ACTIVITY — Whenever a line in the material below contains "analysis", copy that line.

PROVIDED DATA —
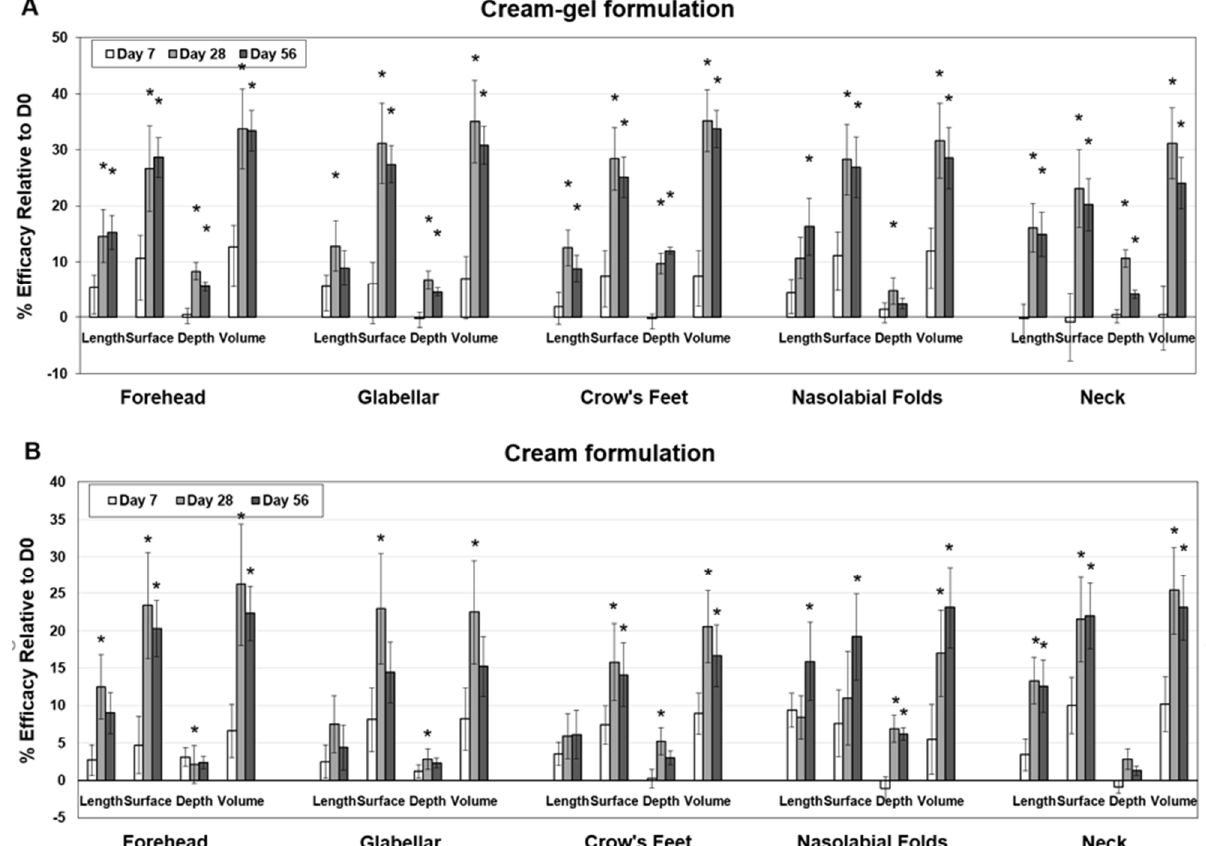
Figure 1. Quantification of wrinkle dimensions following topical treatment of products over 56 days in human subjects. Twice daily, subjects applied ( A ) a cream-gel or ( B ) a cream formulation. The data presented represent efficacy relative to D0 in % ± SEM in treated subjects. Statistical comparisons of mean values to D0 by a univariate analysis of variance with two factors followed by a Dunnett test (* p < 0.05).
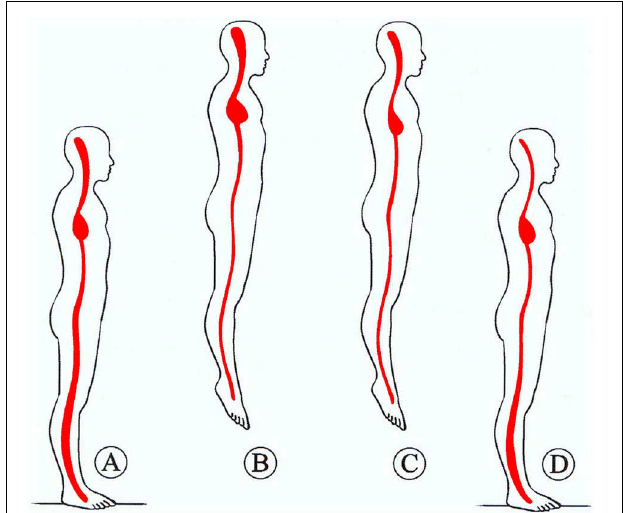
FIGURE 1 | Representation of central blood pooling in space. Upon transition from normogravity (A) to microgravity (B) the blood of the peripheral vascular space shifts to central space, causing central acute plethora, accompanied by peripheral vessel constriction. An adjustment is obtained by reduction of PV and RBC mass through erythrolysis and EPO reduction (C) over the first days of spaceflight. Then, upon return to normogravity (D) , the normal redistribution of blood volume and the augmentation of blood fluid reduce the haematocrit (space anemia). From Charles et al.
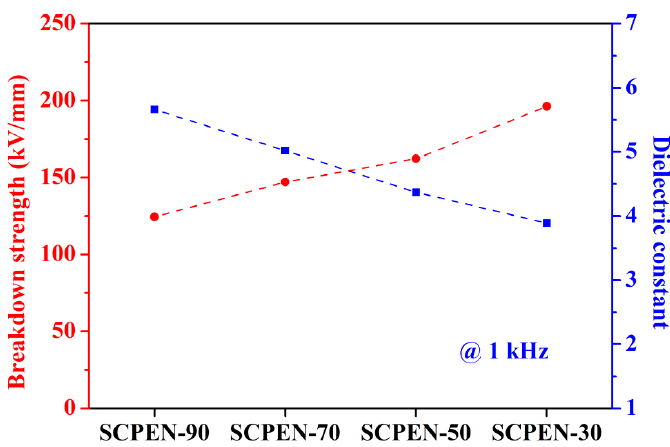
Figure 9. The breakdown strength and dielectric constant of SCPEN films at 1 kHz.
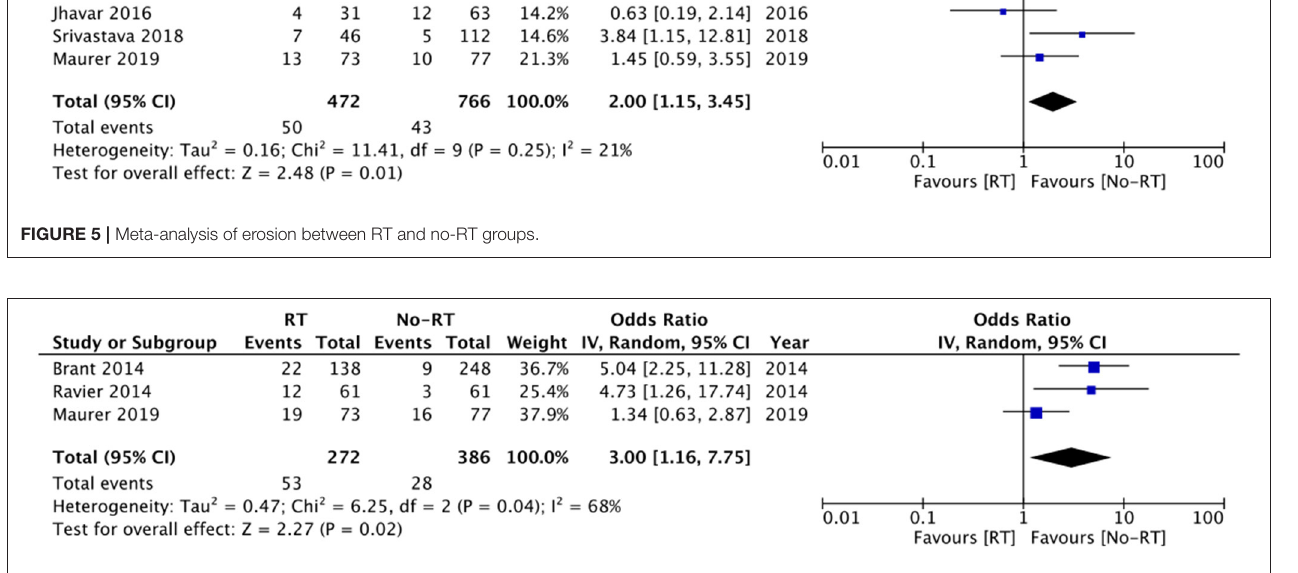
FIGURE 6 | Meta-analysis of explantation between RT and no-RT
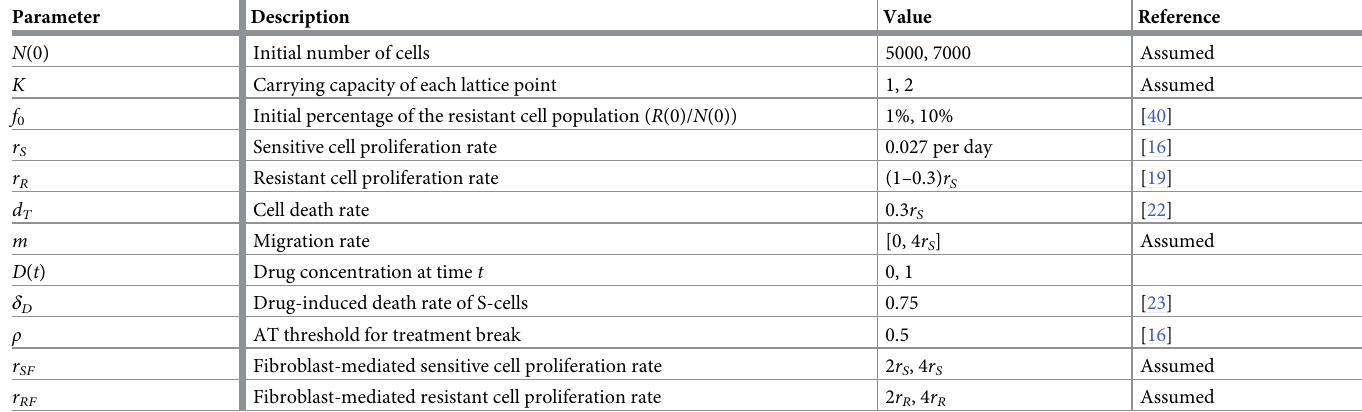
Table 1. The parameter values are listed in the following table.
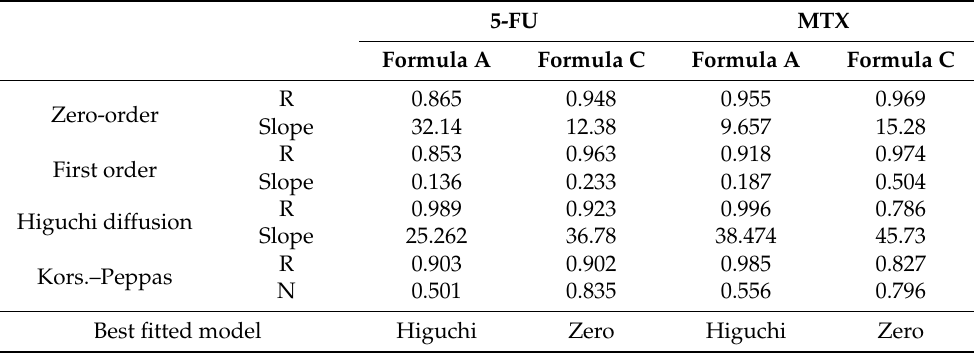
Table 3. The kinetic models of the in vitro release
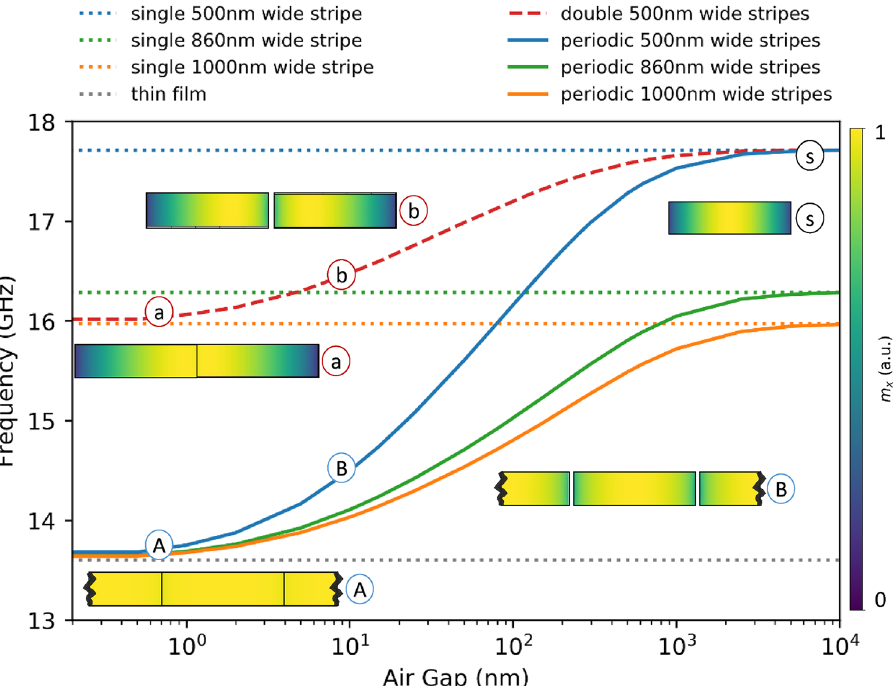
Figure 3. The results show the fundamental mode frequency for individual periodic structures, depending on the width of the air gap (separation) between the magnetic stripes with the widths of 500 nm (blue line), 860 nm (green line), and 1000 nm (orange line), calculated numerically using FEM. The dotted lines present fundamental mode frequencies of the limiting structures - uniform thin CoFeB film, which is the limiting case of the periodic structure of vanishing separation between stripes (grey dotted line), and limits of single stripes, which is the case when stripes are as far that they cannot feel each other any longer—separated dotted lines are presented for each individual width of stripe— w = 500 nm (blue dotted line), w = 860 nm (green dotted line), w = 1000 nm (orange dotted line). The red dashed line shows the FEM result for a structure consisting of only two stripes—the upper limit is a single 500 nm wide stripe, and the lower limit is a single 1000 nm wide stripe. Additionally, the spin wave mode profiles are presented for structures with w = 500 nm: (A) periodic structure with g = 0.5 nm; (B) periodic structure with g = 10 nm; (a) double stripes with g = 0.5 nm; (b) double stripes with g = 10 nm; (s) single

--

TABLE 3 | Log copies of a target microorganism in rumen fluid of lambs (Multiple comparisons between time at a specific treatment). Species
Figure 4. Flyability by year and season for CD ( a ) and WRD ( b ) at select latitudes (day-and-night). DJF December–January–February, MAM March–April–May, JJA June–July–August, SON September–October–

ANSWER BOX —
Figure 1. Quantification of wrinkle dimensions following topical treatment of products over 56 days in human subjects. Twice daily, subjects applied ( A ) a cream-gel or ( B ) a cream formulation. The data presented represent efficacy relative to D0 in % ± SEM in treated subjects. Statistical comparisons of mean values to D0 by a univariate analysis of variance with two factors followed by a Dunnett test (* p < 0.05).
FIGURE 6 | Meta-analysis of explantation between RT and no-RT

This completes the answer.